▶ Directive:
Write out the part of the book reviews below between "Differential privacy is an" and "that concept yet.", inclusive, with every word unchanged.

▶ Reading passage:
-*-*-
I overlapped with Jahren at UC Berkeley. We were grad students in different departments, and I don't think we ever met, but we probably had friends in common.

Cynthia Dwork and Aaron Roth, The Algorithmic Foundations of Differential Privacy.

A monograph summarizing the state of the field of differential privacy, written by the originator of the field and one of her frequent collaborators. It's fairly technical, but it doesn't assume any prior expertise with differential privacy specifically.

The most important thing to realize about differential privacy is that it's a definition, not a mechanism or an algorithm or a technique. We assume we have some dataset and want to compute something about it — the number of users in some category, for example. The intuition is that if a computation respects privacy then the result shouldn't change enough to notice if we add or remove a single record, hence the “differential” part. Or more formally: we restrict ourselves to randomized computations, since exact answers always let us learn something about individuals, and we define a computation M to be ε-differentially private if, for any possible set of results S, P[M(x) ∈ S] ≤ exp(ε) P[M(x') ∈ S] whenever x and x' are datasets that differ by a single row. There's also a related notion of (ε,δ)-differential privacy; I don't yet have a good intuition for how to think about the differences betwen (ε,δ)-differential privacy and (ε,0)-differential privacy.

The reason this definition is important is that it captures at least some of our intuitions about what it means to realease a value computed from a dataset that doesn't compromise the privacy of anyone whose data is included, and it has the important property that postprocessing a differentially private computation or combining the result with auxiliary information doesn't change the fact that it's differentially private, and it turns out that at least some of the questions we would like to ask about datasets can be answered in ways that satisfy differential privacy without giving up too much accuracy, for example by adding an appropriate amount of Laplacian or Gaussian noise.

Differential privacy is an active research field, and it's connected to a lot of other research areas. There's a chapter on differentially private machine learning, but even in other chapters there are similarities between some of the techniques of differential privacy and machine learning. Perhaps this shouldn't be surprising; if you squint appropriately, both machine learning and privacy are about generalization. One of the sections I found most interesting, which unfortunately was brief, was the definition of ε-computationally differential privacy, which weakens differential privacy to allow (roughly) a computation where the presence or absence of a single record doesn't change the result in a way that can be exploited in polynomial time. I have the impression that there hasn't been much work on that concept yet.

Ryan North (writer) and Erica Henderson (artist), The Unbeatable Squirrel Girl vol. 3: Squirrel, You Really Got Me Now.
-*-*-
▶ Information supplied:
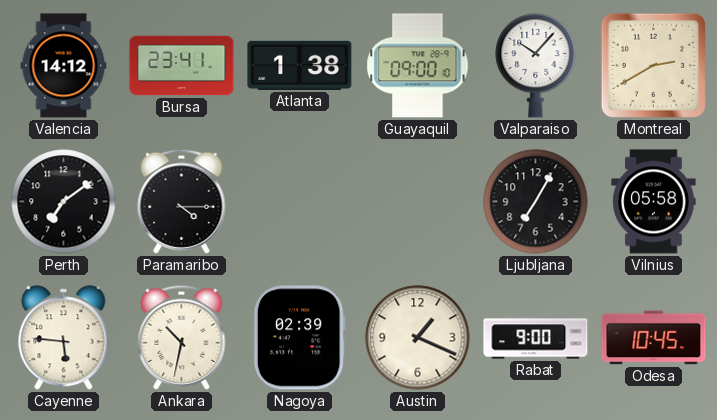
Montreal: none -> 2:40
-*-*-
▶ Written reply:
Differential privacy is an active research field, and it's connected to a lot of other research areas. There's a chapter on differentially private machine learning, but even in other chapters there are similarities between some of the techniques of differential privacy and machine learning. Perhaps this shouldn't be surprising; if you squint appropriately, both machine learning and privacy are about generalization. One of the sections I found most interesting, which unfortunately was brief, was the definition of ε-computationally differential privacy, which weakens differential privacy to allow (roughly) a computation where the presence or absence of a single record doesn't change the result in a way that can be exploited in polynomial time. I have the impression that there hasn't been much work on that concept yet.